** Objective A **
Copy the passage on miserable sinners from "That doesn’t mean" up to and including "sixty years ago.".

** Selected passage **
================
Miserable Sinners? Our status as God’s people

Regarding my nature and behaviour before I became a committed Christian I have no doubts. A phrase from the Church of England’s Book of Common Prayer describes it nicely: I was a ‘miserable sinner’.

That doesn’t mean I was gloomy all the time—in spite of my melancholic streak. No, ‘miserable’ here bears its older sense of ‘wretched’, ‘needy’ or ‘poverty-stricken’, and that was me, all right. And what a relief it was to feel Jesus lifting me up to better prospects as I called to him in faith! That was over sixty years ago.

depressed_bigHe sorted out the ‘miserable’ bit straight away. Far from feeling spiritually ‘wretched’ or ‘poverty-stricken’, I now felt dusted-down, clean and upright, saved by grace and ‘reigning in life’.[1] The sorting-out of the ‘sinner’ bit, though, proved less straightforward. For some years I limped along, often beaten by temptation and feeling awful. But all that changed when, aged seventeen, I had a dramatic experience of being baptised in the Holy Spirit. Love for God and his Word took over, along with a strong victory-consciousness. Sin wasn’t impossible, but it was certainly unthinkable, and I now powered my way through life’s temptations with holy gusto.

I went to my first Anglican service at the age of nineteen and it gave me a shock. Coming from a free-church background, I found it hard enough to cope with the set prayers, but my brow furrowed when we came to the Litany:

  • O God the Father, of heaven: have mercy upon us miserable sinners.
  • O God the Son, Redeemer of the world: have mercy upon us miserable sinners.
  • O God the Holy Ghost, proceeding from the Father and the Son: have mercy upon us miserable sinners.
  • O holy, blessed, and glorious Trinity, three Persons and one God: have mercy upon us miserable sinners.
================
Data records:

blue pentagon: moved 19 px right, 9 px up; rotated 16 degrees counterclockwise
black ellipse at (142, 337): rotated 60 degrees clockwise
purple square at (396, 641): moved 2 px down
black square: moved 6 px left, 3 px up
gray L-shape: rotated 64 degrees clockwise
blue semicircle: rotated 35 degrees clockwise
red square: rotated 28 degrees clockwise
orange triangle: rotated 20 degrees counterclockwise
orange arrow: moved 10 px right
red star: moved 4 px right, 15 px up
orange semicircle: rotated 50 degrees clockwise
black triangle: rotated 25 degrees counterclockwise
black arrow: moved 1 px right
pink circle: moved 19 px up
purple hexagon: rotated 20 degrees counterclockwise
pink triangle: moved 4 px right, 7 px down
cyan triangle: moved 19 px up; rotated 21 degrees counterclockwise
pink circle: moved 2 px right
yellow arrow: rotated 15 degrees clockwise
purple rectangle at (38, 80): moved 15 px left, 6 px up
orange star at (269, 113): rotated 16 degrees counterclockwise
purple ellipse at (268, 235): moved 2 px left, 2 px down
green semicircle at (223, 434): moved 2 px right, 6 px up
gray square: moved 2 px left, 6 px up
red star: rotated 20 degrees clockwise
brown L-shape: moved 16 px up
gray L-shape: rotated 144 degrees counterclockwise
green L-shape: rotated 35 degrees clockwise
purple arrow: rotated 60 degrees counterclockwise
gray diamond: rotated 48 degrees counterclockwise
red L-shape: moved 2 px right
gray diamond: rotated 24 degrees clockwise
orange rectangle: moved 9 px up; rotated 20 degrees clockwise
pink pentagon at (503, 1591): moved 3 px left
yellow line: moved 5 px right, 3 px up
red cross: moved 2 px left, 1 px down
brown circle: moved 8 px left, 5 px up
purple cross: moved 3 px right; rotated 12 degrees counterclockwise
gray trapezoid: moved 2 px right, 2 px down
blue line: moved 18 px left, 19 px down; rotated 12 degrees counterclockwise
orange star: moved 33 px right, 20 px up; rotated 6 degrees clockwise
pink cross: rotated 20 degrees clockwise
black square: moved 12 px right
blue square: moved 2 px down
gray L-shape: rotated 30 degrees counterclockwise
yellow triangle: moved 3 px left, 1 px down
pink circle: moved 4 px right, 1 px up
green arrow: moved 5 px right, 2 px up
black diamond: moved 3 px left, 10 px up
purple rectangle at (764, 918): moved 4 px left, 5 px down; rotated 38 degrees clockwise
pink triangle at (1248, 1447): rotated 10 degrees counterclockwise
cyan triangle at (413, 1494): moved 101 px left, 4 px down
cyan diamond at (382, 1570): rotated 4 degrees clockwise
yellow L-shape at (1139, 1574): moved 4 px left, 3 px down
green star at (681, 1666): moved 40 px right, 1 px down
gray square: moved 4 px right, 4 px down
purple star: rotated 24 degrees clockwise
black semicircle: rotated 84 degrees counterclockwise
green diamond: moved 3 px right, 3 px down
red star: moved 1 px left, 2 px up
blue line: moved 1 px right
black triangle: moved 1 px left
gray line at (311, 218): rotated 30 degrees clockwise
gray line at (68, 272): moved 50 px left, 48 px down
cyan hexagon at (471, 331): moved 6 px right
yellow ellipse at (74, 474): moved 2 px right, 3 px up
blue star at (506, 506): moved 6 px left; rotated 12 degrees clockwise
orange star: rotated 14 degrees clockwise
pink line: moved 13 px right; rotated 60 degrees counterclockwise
================
** Objective B **
Rewrite the records from the first line up to and including the line with "gray L-shape: rotated 144", replacing "semicircle" with "half circle" and leaving everything else unchanged. Give only those lines.

** Solution A **
That doesn’t mean I was gloomy all the time—in spite of my melancholic streak. No, ‘miserable’ here bears its older sense of ‘wretched’, ‘needy’ or ‘poverty-stricken’, and that was me, all right. And what a relief it was to feel Jesus lifting me up to better prospects as I called to him in faith! That was over sixty years ago.

** Solution B **
blue pentagon: moved 19 px right, 9 px up; rotated 16 degrees counterclockwise
black ellipse at (142, 337): rotated 60 degrees clockwise
purple square at (396, 641): moved 2 px down
black square: moved 6 px left, 3 px up
gray L-shape: rotated 64 degrees clockwise
blue half circle: rotated 35 degrees clockwise
red square: rotated 28 degrees clockwise
orange triangle: rotated 20 degrees counterclockwise
orange arrow: moved 10 px right
red star: moved 4 px right, 15 px up
orange half circle: rotated 50 degrees clockwise
black triangle: rotated 25 degrees counterclockwise
black arrow: moved 1 px right
pink circle: moved 19 px up
purple hexagon: rotated 20 degrees counterclockwise
pink triangle: moved 4 px right, 7 px down
cyan triangle: moved 19 px up; rotated 21 degrees counterclockwise
pink circle: moved 2 px right
yellow arrow: rotated 15 degrees clockwise
purple rectangle at (38, 80): moved 15 px left, 6 px up
orange star at (269, 113): rotated 16 degrees counterclockwise
purple ellipse at (268, 235): moved 2 px left, 2 px down
green half circle at (223, 434): moved 2 px right, 6 px up
gray square: moved 2 px left, 6 px up
red star: rotated 20 degrees clockwise
brown L-shape: moved 16 px up
gray L-shape: rotated 144 degrees counterclockwise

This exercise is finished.